Tuesday, May 27, 2014

 

The King

Kader Abdolah

(Canongate)

Review Tom Mooney

William Dalrymple, who revisits our shores for the 2014 festival of literature in Borris, has notably hailed Kader Abdolah’s The King as fabulous in both senses of the word: a knowing fable full of charm and deceptively simple in its storytelling.

The King may indeed read like one of the late Angela Carter’s fairy tales transposed into the 19th century Qajar Persian court, told by a masterful and addictive storyteller.

Abdolah’s gift is to keep the slow fire burning in the midst of a maelstrom, to unveil a matrix of plots which simmer patiently on the back burner until their time has come, at the heart of which is Naser Muhammad Fatali Mozafar, a Persian prince born into the royal court of Tehran. The young shah has 374 iffy brothers, a mother as Machiavellian as Livia in I Claudius and a harem of 230 wives, which requires servicing beyond his stamina, continuously drained by the tendency of the modern world to encroach across the borders of his medieval kingdom to sieve his country’s subterranean resources

The King – as a sepulchral fairy tale – has many plots within plots as a stray dog has fleas, a tattered web of etiolated silk, at the centre of which is the apparently omniscient Shah Naser, kept in tune with the changing world outside by the tributary of knowledge that is his personal grand vizier, plying his trade like Arachne in the shadow of Minerva

In this constellation, each star will have its day, and though Shah Naser is introduced as a pampered crown prince, he metamorphoses into a tyrant ably disposed to severing a limb or two to save the corporeal kingdom.
◆ ◆ ◆ ◆ ◆ ◆ ◆
§ Exercises to complete:
**1.** Return everything in the review of The King from "(Canongate)" down to "and addictive storyteller.", copied word for word.
**2.** In the review of The King, how many wives are in the young shah's harem?
◆ ◆ ◆ ◆ ◆ ◆ ◆
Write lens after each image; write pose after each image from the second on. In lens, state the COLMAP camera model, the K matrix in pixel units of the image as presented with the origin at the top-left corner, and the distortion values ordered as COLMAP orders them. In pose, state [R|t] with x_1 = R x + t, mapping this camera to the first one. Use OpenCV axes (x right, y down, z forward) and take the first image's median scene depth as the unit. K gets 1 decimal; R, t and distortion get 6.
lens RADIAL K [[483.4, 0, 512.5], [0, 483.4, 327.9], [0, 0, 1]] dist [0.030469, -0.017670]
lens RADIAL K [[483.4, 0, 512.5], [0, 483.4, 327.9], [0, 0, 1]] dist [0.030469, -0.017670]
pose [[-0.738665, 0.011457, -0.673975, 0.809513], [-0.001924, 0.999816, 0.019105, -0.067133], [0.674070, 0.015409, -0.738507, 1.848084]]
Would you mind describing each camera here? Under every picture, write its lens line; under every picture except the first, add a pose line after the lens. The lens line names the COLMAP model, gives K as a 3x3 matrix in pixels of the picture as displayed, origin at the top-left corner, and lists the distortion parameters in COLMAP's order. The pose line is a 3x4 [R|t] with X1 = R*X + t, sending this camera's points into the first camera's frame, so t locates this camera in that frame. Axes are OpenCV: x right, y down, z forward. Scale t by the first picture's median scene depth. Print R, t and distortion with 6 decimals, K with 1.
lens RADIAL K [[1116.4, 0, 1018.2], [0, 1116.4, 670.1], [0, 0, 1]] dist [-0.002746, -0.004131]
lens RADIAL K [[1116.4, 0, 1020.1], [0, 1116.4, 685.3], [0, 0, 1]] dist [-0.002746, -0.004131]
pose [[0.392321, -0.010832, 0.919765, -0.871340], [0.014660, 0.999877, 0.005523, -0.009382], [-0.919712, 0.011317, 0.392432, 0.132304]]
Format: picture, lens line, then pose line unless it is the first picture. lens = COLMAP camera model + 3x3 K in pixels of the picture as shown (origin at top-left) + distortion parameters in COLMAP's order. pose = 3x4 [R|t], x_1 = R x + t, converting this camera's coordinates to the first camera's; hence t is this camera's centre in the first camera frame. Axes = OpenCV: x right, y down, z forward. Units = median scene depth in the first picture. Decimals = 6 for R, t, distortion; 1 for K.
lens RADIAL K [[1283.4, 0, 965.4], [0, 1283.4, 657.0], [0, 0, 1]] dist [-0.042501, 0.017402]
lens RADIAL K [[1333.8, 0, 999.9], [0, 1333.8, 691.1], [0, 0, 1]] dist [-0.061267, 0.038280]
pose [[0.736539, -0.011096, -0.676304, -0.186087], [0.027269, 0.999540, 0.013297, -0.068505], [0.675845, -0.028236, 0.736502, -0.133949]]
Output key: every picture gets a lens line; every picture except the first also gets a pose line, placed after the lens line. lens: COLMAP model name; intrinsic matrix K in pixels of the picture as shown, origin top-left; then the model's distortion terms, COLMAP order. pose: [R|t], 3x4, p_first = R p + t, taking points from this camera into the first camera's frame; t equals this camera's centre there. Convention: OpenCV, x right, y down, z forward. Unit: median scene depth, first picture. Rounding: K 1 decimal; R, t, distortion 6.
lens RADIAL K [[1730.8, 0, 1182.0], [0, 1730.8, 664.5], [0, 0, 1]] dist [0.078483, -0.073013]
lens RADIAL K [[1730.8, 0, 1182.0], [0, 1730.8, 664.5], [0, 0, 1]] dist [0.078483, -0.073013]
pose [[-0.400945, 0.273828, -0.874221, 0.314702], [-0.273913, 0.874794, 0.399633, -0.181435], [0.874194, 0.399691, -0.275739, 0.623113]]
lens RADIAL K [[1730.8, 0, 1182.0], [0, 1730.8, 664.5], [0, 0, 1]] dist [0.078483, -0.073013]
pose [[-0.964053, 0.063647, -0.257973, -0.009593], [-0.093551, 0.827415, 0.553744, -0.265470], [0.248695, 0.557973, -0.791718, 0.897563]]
◆ ◆ ◆ ◆ ◆ ◆ ◆
§ Answers below:
**1.**
(Canongate)

Review Tom Mooney

William Dalrymple, who revisits our shores for the 2014 festival of literature in Borris, has notably hailed Kader Abdolah’s The King as fabulous in both senses of the word: a knowing fable full of charm and deceptively simple in its storytelling.

The King may indeed read like one of the late Angela Carter’s fairy tales transposed into the 19th century Qajar Persian court, told by a masterful and addictive storyteller.

**2.** 230 wives.